Katie Wilson
Mayor of Seattle since January 2026; navigating the city's emergency moratorium on large data centres.
Last refreshed: 6 May 2026 · Appears in 1 active topic
Will Seattle's mayor veto the moratorium or let it freeze 369 MW of demand?
Timeline for Katie Wilson
Announced on 1 May that initial executive steps were being identified
Data Centres: Boom and Backlash: Seattle freezes data centres for a year- Who is Katie Wilson, Seattle's mayor?
- Katie Wilson became Mayor of Seattle in January 2026, having won the November 2025 election. She is a progressive Democrat and former executive director of the Transit Riders Union.Source: Seattle city records
- What did Seattle's mayor say about the data centre moratorium?
- Mayor Katie Wilson said on 1 May 2026 that initial executive steps were already being identified in response to the council's moratorium proposal, signalling engagement without a pre-emptive veto.Source: Seattle City Council
- Who is Katie Wilson and what is her position on the Seattle data centre moratorium?
- Wilson is Seattle's mayor since January 2026. On 1 May 2026 she confirmed executive steps were being identified in response to the City Council's 365-day moratorium, without endorsing or opposing it. Her Transit Riders Union background gives her direct familiarity with utility governance.Source: data-centres update 2
- What triggered the Seattle data centre moratorium in 2026?
- Four developers requested 369 MW from Seattle City Light to power five data centre facilities totalling over 10 MW each.
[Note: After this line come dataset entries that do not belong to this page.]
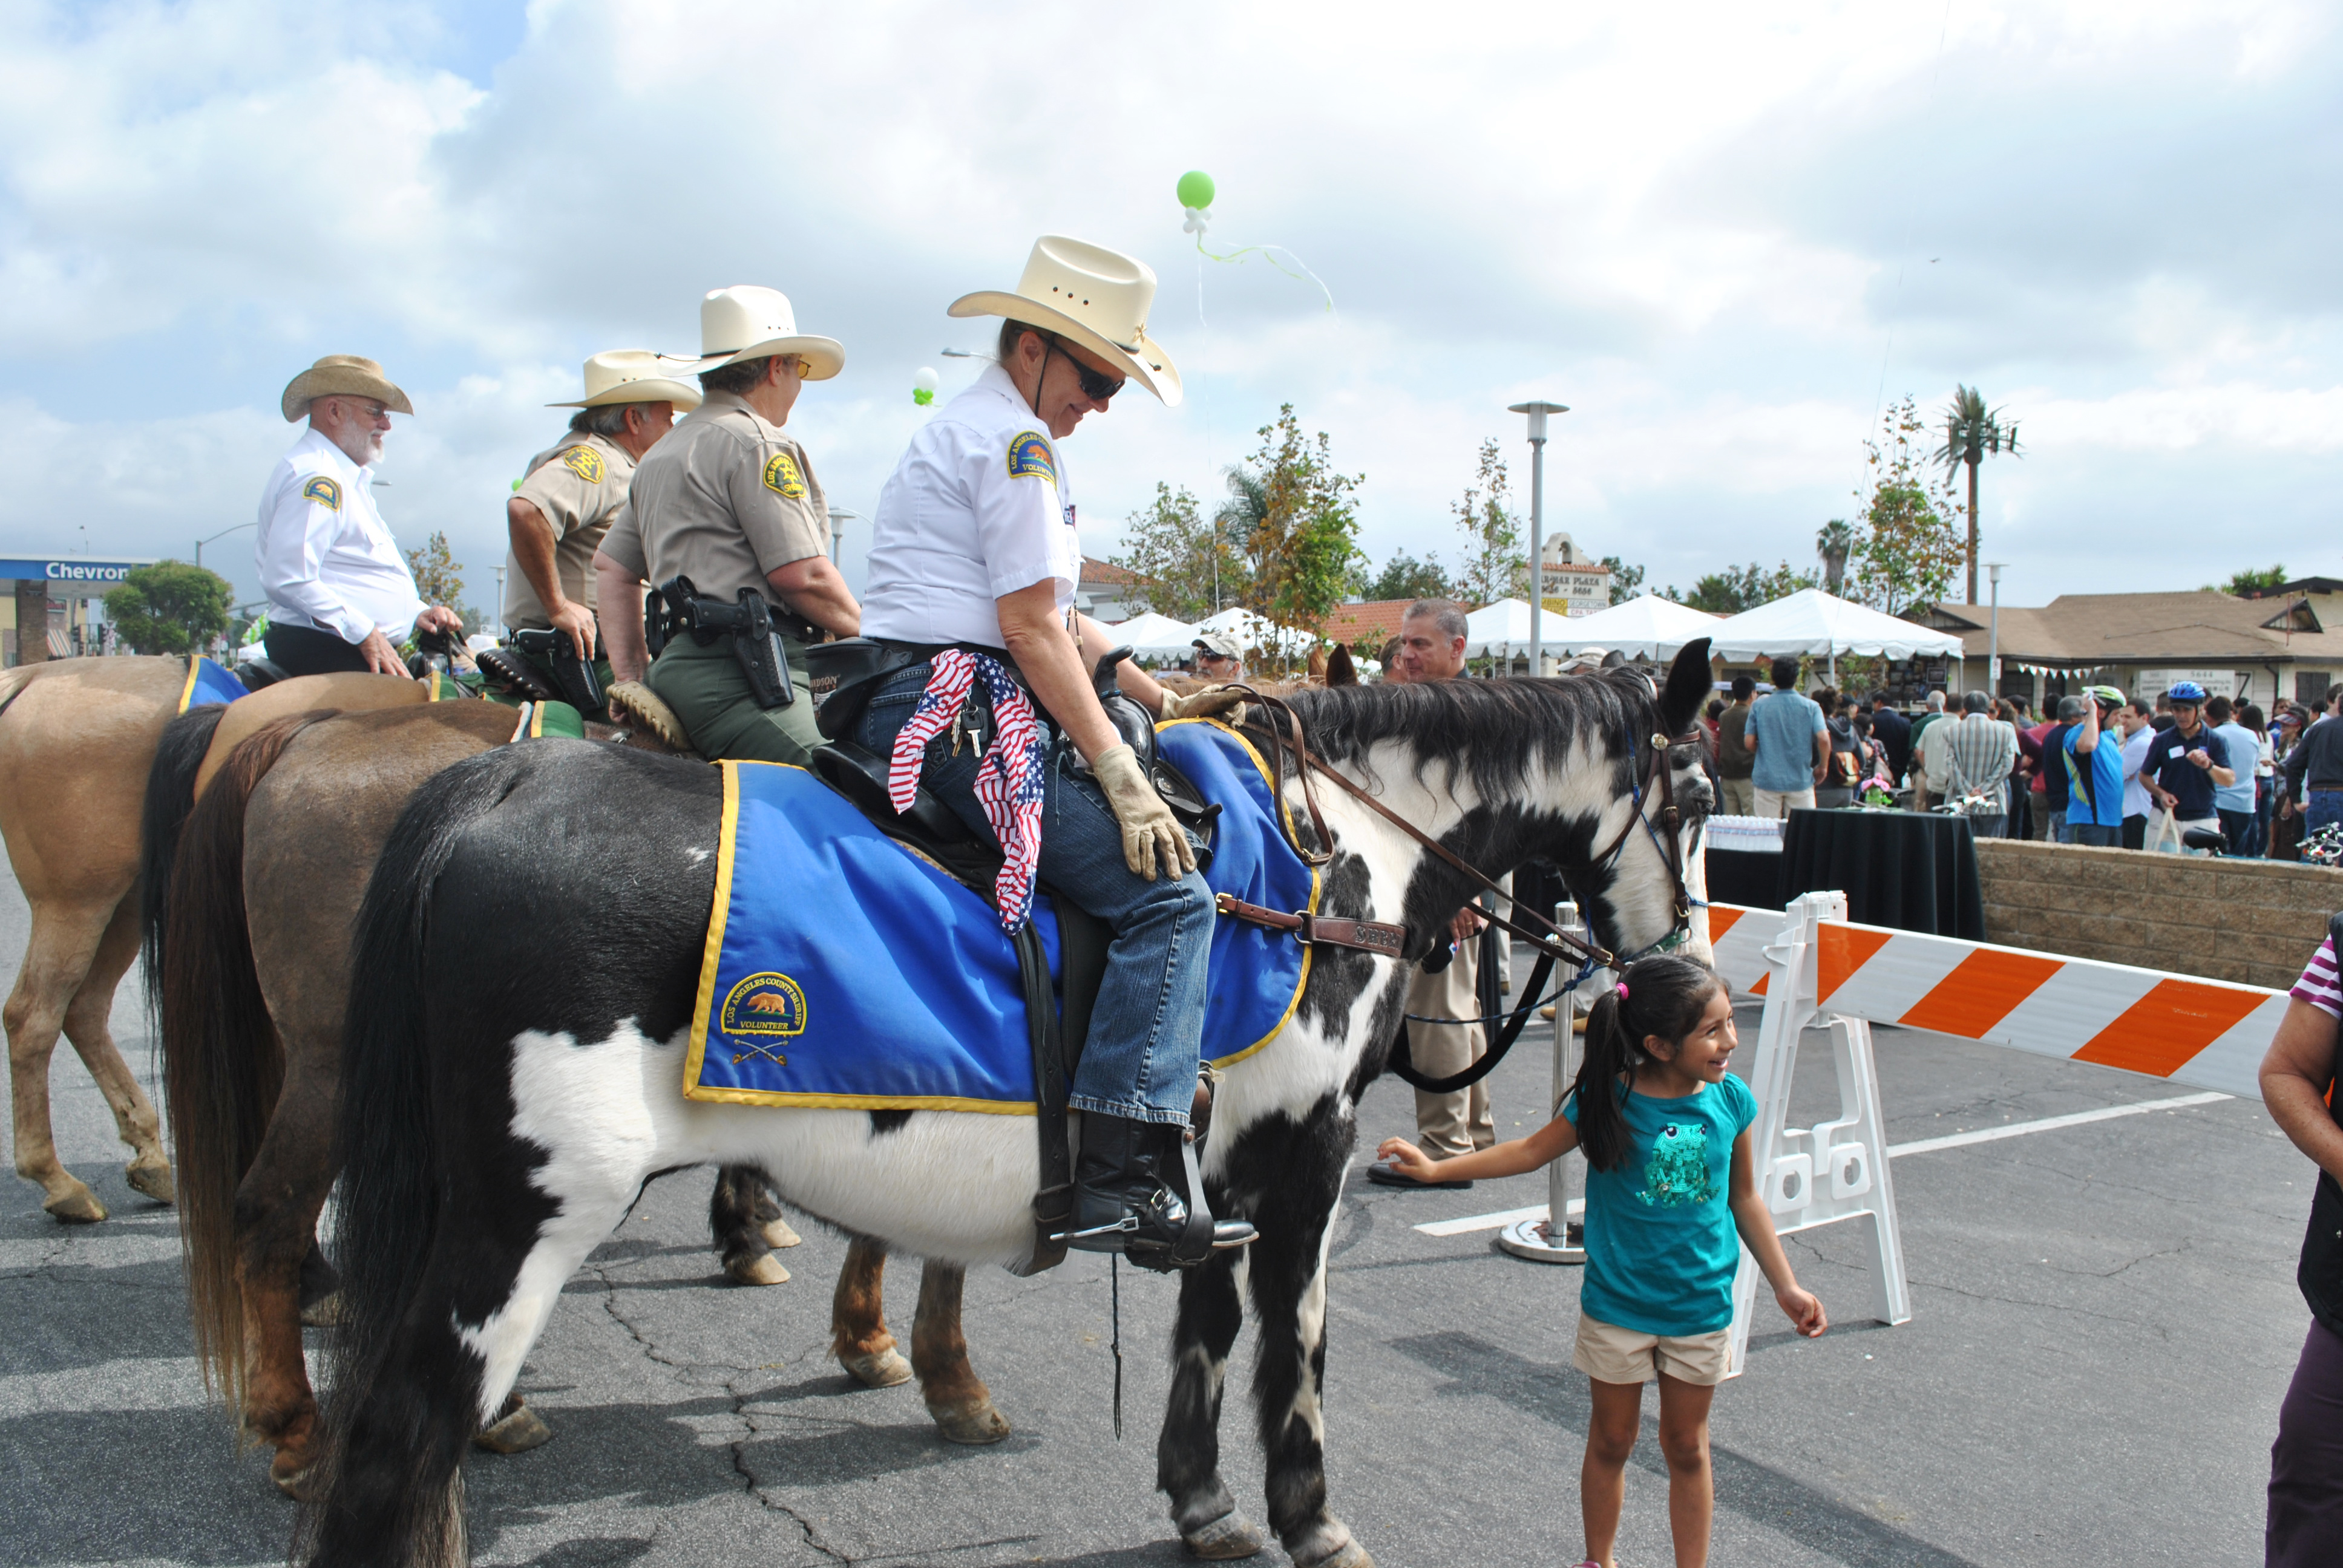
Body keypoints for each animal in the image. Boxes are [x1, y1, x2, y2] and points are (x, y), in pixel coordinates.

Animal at [0, 656, 431, 1218]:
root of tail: (33, 677)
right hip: (74, 900)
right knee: (32, 1016)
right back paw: (58, 1180)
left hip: (123, 901)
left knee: (84, 1008)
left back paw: (149, 1155)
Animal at [302, 637, 1715, 1566]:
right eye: (1695, 801)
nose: (1685, 979)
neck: (1329, 857)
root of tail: (499, 784)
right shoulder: (1306, 1161)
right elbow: (1297, 1344)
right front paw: (1310, 1519)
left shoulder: (1215, 1174)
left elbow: (1207, 1328)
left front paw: (1202, 1502)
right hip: (516, 1229)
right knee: (394, 1445)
The scale of that demand prompted council members Juarez, Lin, and Hollingsworth to introduce a 365-day emergency moratorium on 30 April 2026.Source: Seattle City Council / data-centres update 2
- Why does Seattle have more control over data centres than other US cities?
- Seattle City Light is a municipally owned electric utility. That ownership structure gives city government direct leverage over load connections — a lever most cities with investor-owned utilities lack when trying to restrict large power consumers.Source: data-centres context
- When did Katie Wilson become mayor of Seattle?
- Wilson took office in January 2026, having won the November 2025 Seattle mayoral election as a progressive Democrat and former executive director of the Transit Riders Union.Source: public record
- What is the Seattle data centre moratorium and how long does it last?
- The emergency ordinance introduced on 30 April 2026 imposes a 365-day freeze on new data centres above 10 MW in Seattle. At least two developers withdrew their plans before it passed. Mayor Wilson is identifying executive steps in parallel.Source: Seattle City Council / data-centres update 2
Background
Katie Wilson took office as Mayor of Seattle in January 2026, having won the November 2025 election. On 1 May 2026 she confirmed that initial executive steps were being identified in response to the Seattle City Council's emergency 365-day moratorium on new data centres above 10 MW, introduced the previous day by council members Juarez, Lin, and Hollingsworth. Wilson did not endorse or oppose the moratorium directly, signalling executive engagement with the city's data-centre capacity problem rather than a pre-emptive veto. The moratorium followed four developers requesting 369 MW from Seattle City Light to power five facilities; at least two withdrew before the ordinance passed.
Wilson is a progressive Democrat and was previously executive director of the Transit Riders Union, a Seattle transit advocacy organisation. Her background in utility and infrastructure advocacy gives her direct familiarity with the public-utility governance questions the moratorium raises: Seattle City Light's municipal ownership structure creates a lever for load management that most cities with investor-owned utilities lack.
The Pacific Northwest's mild climate and hydropower supply have made Seattle a significant data-centre hub. Wilson's administration must balance the city's position as a major tech employer against residents' concerns about infrastructure load, water, and energy adequacy. Her measured early response is being watched by mayors across major US tech cities as a model for how local executives engage with utility boards and councils on data-centre load management.